In each of these cases, the challenge is aligning what’s technically feasible with society’s willingness to pay.
What triage-based planning looks like
Other experts have called for climate change triage in contexts such as managing sea level rise and flood risk and conserving ecosystems. But so far, this approach has not made inroads into adaptation policy.
How can societies enable triage-based planning? One key step is to invest in valuing assets that are at risk. Placing a value on assets exchanged in economic markets, such as agriculture, is relatively straightforward. For example, RAND and Louisiana State University have estimated the costs of coastal land loss in Louisiana owing to property loss, increased storm damage, and loss of wetland habitat that supports commercial fisheries.
Valuing non-market assets, such as cultural resources, is more challenging but not impossible. When North Carolina’s Cape Hatteras lighthouse was in danger of collapsing into the sea, heroic efforts were taken to move it further inland because of its historic and cultural significance. Similarly, Congress makes judgments on behalf of the American people regarding the value of historic and cultural resources when it enacts legislation to add them to the U.S. national park system.
The next step is identifying adaptation strategies that have a reasonable chance of reducing risks.
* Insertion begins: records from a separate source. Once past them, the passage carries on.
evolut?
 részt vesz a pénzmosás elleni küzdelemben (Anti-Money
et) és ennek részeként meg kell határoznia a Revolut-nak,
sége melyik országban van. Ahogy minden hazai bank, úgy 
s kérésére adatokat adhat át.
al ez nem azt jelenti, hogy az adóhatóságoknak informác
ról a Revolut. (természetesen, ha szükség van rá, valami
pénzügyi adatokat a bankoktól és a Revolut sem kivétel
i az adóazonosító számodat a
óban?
RAND’s support for the Louisiana Coastal Master Plan included an analysis of $50 billion in ecosystem restoration and coastal protection projects that ranked the benefits those projects would generate in terms of avoided damages.
This approach reflects the so-called “resilience dividend” — a “bonus” that comes from investing in more climate-resilient communities. For example, a recent report from the National Institute of Building Sciences estimated that every dollar invested in federal disaster mitigation programs - enhancing building codes, subsidizing hurricane shutters or acquiring flood-prone houses - saves society $6. Nevertheless, there are limits to the level of climate change that any investment can address.
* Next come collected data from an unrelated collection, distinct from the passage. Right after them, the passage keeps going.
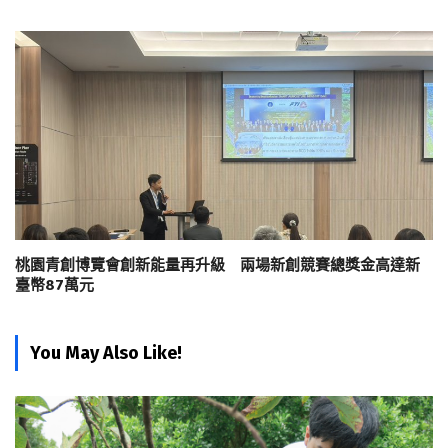
桃園青創博覽會創新能量再升級 兩場新創競賽總獎金高達新
臺幣87萬元
You May Also Like!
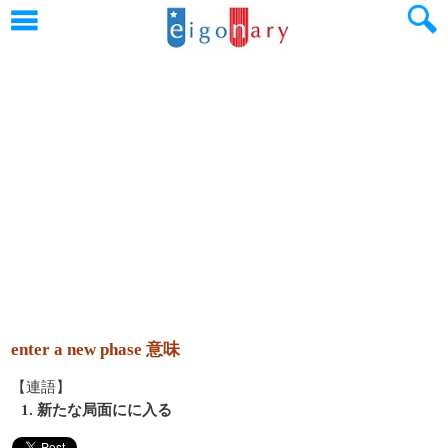
enter a new phase 意味
【連語】
1. 新たな局面にに入る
The third step is investing enough financial, social and political capital to meet the priorities that society has agreed on. In particular, this means including adaptation in the budgets of federal, state, and local government agencies and departments, and being transparent about what these organizations are investing in and why.
Much progress has been made in improving disclosure of corporate exposure to greenhouse gas reduction policies through mechanisms such as the Task Force on Climate-Related Disclosures, a private sector initiative working to help businesses identify and disclose risks to their operations from climate policy. But less attention has been given to disclosing risks to businesses from climate impacts, such as the disruption of supply chains, or those faced by public organizations, such as city governments.
Finally, governments need to put frameworks and metrics in place so that they can measure their progress. The Paris Climate Agreement calls on countries to report on their adaptation efforts. In response, tools like InformedCity in Australia are emerging that enable organizations to measure their progress toward adaptation goals. Nevertheless, many organizations — from local governments to corporate boardrooms — are not equipped to evaluate whether their efforts to adapt have been effective.
There are many opportunities to manage climate risk around the world, but not everything can be saved. Delaying triage of climate damages could leave societies making ad hoc decisions instead of focusing on protecting the things they value most.